Wesley: There are so many restaurant awards these days – it’s hard to know which ones to follow!
Finally, tell us about you (non-Italian) suppliers, and how long diners can expect to see this dish on the menu?
Wesley: Everything that we use protein-wise and for fresh ingredients is, and has to be, local. The rabbits we’re getting at the moment are brought in from Wild Peacock as the “middle man”, but there is a rabbit farm in Stellenbosch (even though South Africans don’t seem to be big fans of cooking rabbit, which is strange because it’s always been around – but then it does require quite a long cooking time). We find the fresh fig leaves locally [ed’s note: Wesley did reveal the location of his preferred fig tree in the city, but we’ve decided this is better left secret, lest he runs out of a key ingredient for this dish!], and our fresh porcini are currently sourced from Durban, where mushroom foragers have the advantage of more or less the same temperature all year.
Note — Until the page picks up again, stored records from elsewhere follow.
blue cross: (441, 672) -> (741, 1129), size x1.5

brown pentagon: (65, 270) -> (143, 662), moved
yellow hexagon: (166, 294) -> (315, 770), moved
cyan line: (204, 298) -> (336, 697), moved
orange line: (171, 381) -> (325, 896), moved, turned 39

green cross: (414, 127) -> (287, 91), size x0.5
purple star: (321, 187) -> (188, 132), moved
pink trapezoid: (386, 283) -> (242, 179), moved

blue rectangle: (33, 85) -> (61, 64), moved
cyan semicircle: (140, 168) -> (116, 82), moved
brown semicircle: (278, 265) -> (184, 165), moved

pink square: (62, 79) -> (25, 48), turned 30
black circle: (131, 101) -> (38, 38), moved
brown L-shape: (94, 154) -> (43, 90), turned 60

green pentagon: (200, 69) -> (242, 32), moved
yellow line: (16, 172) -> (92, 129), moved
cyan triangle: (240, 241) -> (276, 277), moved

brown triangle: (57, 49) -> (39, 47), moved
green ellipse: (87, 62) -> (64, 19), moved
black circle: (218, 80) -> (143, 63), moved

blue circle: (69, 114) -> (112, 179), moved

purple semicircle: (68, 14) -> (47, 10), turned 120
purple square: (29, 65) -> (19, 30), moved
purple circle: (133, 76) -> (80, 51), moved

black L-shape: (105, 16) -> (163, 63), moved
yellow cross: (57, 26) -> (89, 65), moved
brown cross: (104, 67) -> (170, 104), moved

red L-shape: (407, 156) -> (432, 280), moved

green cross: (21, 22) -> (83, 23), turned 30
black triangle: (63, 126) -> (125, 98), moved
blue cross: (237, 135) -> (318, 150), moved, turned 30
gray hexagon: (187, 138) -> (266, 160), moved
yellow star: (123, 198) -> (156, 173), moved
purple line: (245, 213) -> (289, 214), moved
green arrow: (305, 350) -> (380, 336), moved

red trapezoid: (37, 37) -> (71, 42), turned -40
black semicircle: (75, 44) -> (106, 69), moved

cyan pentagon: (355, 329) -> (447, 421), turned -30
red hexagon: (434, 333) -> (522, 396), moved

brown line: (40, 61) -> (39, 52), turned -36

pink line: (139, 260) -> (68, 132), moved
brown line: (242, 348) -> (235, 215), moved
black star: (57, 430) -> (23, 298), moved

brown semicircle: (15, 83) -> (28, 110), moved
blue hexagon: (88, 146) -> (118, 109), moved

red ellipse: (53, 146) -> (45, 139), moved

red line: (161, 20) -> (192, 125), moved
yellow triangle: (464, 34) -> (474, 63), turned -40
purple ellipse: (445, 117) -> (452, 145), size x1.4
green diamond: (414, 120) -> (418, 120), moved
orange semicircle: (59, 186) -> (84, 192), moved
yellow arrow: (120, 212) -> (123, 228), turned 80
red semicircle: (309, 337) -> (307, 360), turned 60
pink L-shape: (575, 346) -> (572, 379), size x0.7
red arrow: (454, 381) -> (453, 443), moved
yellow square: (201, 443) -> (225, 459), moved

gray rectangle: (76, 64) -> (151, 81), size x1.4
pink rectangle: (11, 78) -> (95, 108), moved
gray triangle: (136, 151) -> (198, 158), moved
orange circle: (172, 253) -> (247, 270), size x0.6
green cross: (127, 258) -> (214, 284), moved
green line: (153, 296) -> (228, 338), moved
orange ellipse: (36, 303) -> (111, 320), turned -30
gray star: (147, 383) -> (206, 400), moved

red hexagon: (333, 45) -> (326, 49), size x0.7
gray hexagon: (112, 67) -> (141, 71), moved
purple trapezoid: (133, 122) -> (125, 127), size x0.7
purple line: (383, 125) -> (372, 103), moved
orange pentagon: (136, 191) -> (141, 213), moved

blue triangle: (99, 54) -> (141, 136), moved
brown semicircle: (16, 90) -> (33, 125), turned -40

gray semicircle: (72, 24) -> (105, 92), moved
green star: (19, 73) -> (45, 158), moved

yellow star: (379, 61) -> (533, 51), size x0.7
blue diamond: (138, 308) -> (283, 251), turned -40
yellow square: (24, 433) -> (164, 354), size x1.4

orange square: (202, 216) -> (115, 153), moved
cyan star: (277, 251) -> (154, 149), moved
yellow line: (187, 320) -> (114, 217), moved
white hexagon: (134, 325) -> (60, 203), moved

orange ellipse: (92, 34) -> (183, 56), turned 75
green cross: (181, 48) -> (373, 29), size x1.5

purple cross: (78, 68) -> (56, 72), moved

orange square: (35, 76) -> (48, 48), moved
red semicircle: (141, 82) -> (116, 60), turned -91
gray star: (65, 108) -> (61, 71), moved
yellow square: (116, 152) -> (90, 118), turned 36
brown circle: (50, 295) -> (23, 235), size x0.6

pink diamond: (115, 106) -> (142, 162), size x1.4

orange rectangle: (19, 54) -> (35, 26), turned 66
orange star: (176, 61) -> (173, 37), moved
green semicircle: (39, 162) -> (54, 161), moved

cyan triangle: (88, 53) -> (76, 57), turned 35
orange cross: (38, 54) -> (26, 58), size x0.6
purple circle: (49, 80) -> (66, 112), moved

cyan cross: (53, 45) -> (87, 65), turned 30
We’ll keep the dish on the menu at least until October, when the fig leaves will probably become hard to source – they add something really unique to the plate, with a beautiful herbal, malt-like perfume that infuses the ricotta as it bakes and arrives at the table: both delicious and unfamiliar.
Where to get it: The Shortmarket Club, 88 Shortmarket Street, Cape Town. 021 447 2874.